L'accusé, lui, se tenait tourné de trois quarts vers le public, évitant ostensiblement de faire face à son accusatrice.

«M. Cosby ne m'a jamais dit qu'il était intéressé par une relation romantique avec moi», a expliqué Andrea Constand d'un ton ferme.

Le témoin central du procès a été soutenu, quelques minutes plus tard, par le ministère public, autorisé à l'interroger de nouveau.

Jusqu'ici plutôt effacée lors des audiences préliminaires et au début du procès, l'adjointe du procureur du comté de Montgomery, Kristen Feden, s'est soudainement muée en puncheuse.

Alors que la défense avait été très technique, et fonctionné par insinuations, n'hésitant pas à faire durer le contre-interrogatoire, la représentante du ministère public a asséné quelques points clés, comme autant de coups portés à l'adversaire.

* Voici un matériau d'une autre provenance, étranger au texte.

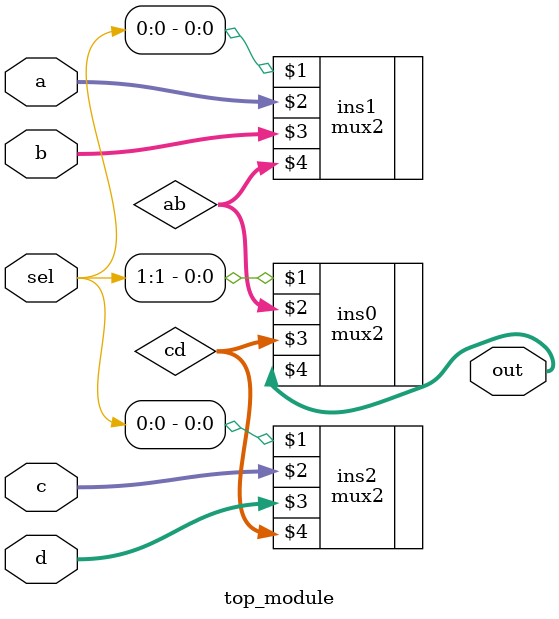
<source format=v>
module top_module (
    input [1:0] sel,
    input [7:0] a,
    input [7:0] b,
    input [7:0] c,
    input [7:0] d,
    output [7:0] out  ); 
wire [7:0] ab, cd;
mux2 ins0 (sel[1], ab, cd, out);
mux2 ins1 (sel[0], a, b, ab);
mux2 ins2 (sel[0], c, d, cd);
endmodule

</source>
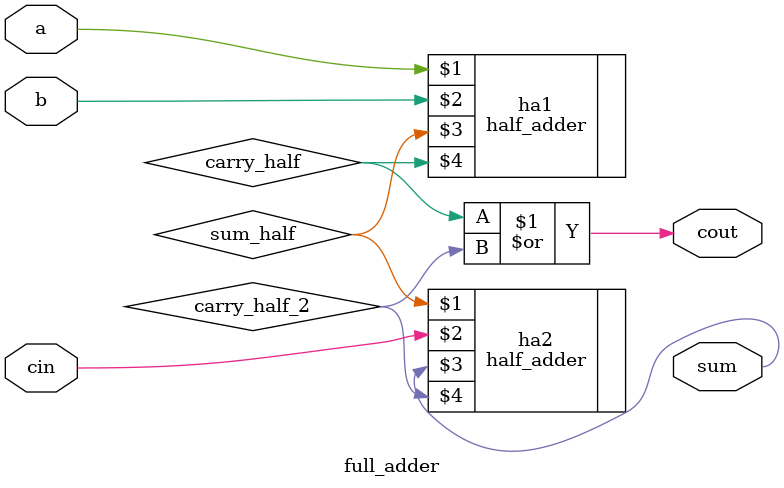
<source format=v>
/* Full adder module */
//Bu kod, bir tam toplayıcı modülünü (full adder) tanımlar. Tam toplayıcılar, iki bitlik sayıların yanı sıra bir taşıma (carry) girişi alır ve bu girişlerin toplamını hesaplar. İşte kodun Türkçe açıklaması:


`include "half_adder.v"//Bu satır, half_adder.v dosyasının içeriğini bu kod dosyasına dahil eder. Bu dosya, yarı toplayıcı modülünü içerir ve tam toplayıcı modülünde kullanılır.

module full_adder(a, b, cin, sum, cout);//Bu satır, full_adder adında bir modül oluşturur. Bu modül, a, b, cin, sum ve cout adlarında beş giriş/çıkış portuna sahiptir. a ve b girişleri toplanacak iki bitlik sayıları temsil eder. cin, taşıma girişini temsil eder. sum, toplam sonucunu, cout ise taşıma çıkışını temsil eder.
    
    input a, b, cin;//Bu satırlar, modülün giriş ve çıkışlarını tanımlar.
    output sum, cout;
    wire sum_half, carry_half, carry_half_2;//Bu satır, içsel bağlantılar için üç tane wire tanımlar. sum_half, ilk yarı toplayıcıdan (ha1) gelen toplam sonucunu, carry_half, ilk yarı toplayıcıdan gelen taşıma çıkışını, carry_half_2, ikinci yarı toplayıcıdan (ha2) gelen taşıma çıkışını temsil eder.

    half_adder ha1(a, b, sum_half, carry_half);//Bu satır, half_adder modülünden (half_adder.v) bir örnek oluşturur ve ha1 adını verir. Bu örneğe, a ve b girişlerini bağlar ve sum_half ve carry_half çıkışlarını alır. Bu, ilk yarı toplayıcıyı temsil eder.
    half_adder ha2(sum_half, cin, sum, carry_half_2);//Bu satırda da bir half_adder örneği oluşturulur ve ha2 adını alır. Bu sefer sum_half ve cin girişlerini bağlar ve sum ve carry_half_2 çıkışlarını alır. Bu, ikinci yarı toplayıcıyı temsil eder.

    or o1(cout, carry_half, carry_half_2);//Bu satır, bir or kapısı örneği oluşturur ve o1 adını alır. Bu kapı, carry_half ve carry_half_2 girişlerini alır ve bu girişlerin herhangi biri 1 olduğunda cout çıkışını 1 yapar. Bu, toplamın taşmayı temsil eden çıkışıdır.
endmodule
//Bu modül, iki yarı toplayıcı kullanarak tam toplama işlemini gerçekleştirir. İlk yarı toplayıcı, iki sayının birbirleriyle olan toplamını ve bir taşıma çıkışını hesaplar. İkinci yarı toplayıcı ise ilk yarı toplayıcının çıkışını ve taşıma girişini kullanarak son toplam sonucunu ve taşıma çıkışını hesaplar. Bu sayede, tam toplama işlemi gerçekleştirilir.
</source>
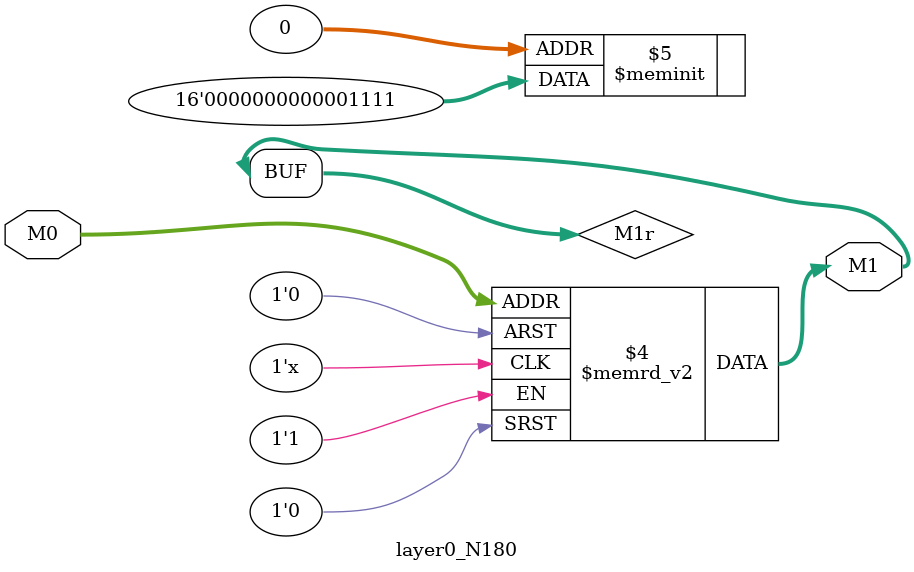
<source format=v>
module layer0_N180 ( input [2:0] M0, output [1:0] M1 );

	(*rom_style = "distributed" *) reg [1:0] M1r;
	assign M1 = M1r;
	always @ (M0) begin
		case (M0)
			3'b000: M1r = 2'b11;
			3'b100: M1r = 2'b00;
			3'b010: M1r = 2'b00;
			3'b110: M1r = 2'b00;
			3'b001: M1r = 2'b11;
			3'b101: M1r = 2'b00;
			3'b011: M1r = 2'b00;
			3'b111: M1r = 2'b00;

		endcase
	end
endmodule

</source>
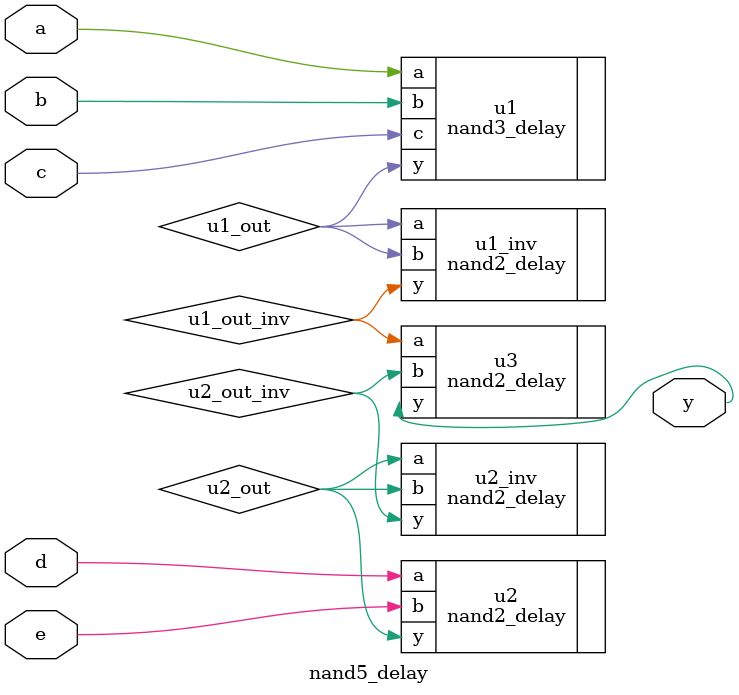
<source format=sv>
module nand5_delay ( 
	input logic a,   // First input 
	input logic b,   // Second input 
    input logic c,   // third input 
    input logic d,   // fourth input 
    input logic e,   // fifth input 
	output logic y   // Output 
	); 

    logic u1_out, u1_out_inv;
    logic u2_out, u2_out_inv;


    nand3_delay u1 (.a(a), .b(b), .c(c), .y(u1_out));
    nand2_delay u1_inv (.a(u1_out), .b(u1_out), .y(u1_out_inv));

	nand2_delay u2 (.a(d), .b(e), .y(u2_out));
    nand2_delay u2_inv (.a(u2_out), .b(u2_out), .y(u2_out_inv));

    nand2_delay u3 (.a(u1_out_inv), .b(u2_out_inv), .y(y));

endmodule
</source>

En demandant à l'accusatrice de lire quelques passages de ses auditions de 2005, elle a montré que si Andrea Constand avait commis quelques erreurs et omissions sur l'avant et l'après, sa version détaillée de l'agression présumée n'avait jamais varié.

«Vous n'étiez pas consentante», a-t-elle asséné à trois reprises, la victime présumée répondant, à chaque fois, par l'affirmative.

Andrea Constand a été immédiatement suivie dans le fauteuil des témoins par sa mère, qui a poursuivi la charge.

Gianna Constand a expliqué que lors d'une longue conversation téléphonique, début 2005, Bill Cosby lui avait avoué être «un homme malade», souffrant d'une pathologie sexuelle, même s'il n'a pas employé ce terme.

À l'issue de la conversation, à la demande de la mère de la victime présumée, le comédien lui aurait présenté ses excuses ainsi qu'à sa fille.

Gianna Constand s'est montrée tout aussi pugnace que sa fille et la procureure adjointe, reprenant régulièrement l'avocate Angela Agrusa.

Alors que le conseil tentait d'insinuer que Bill Cosby s'était excusé d'avoir eu une relation avec sa fille, sans parler d'agression, elle a répliqué du tac au tac: «il s'est excusé de ce qu'il avait fait».

En cas de condamnation, Bill Cosby risque au moins dix ans de prison.

Interrogé par l'AFP, le porte-parole de la défense a indiqué que l'éventualité d'un témoignage de Bill Cosby restait une possibilité, même si l'acteur a écarté publiquement cette hypothèse avant l'ouverture du procès.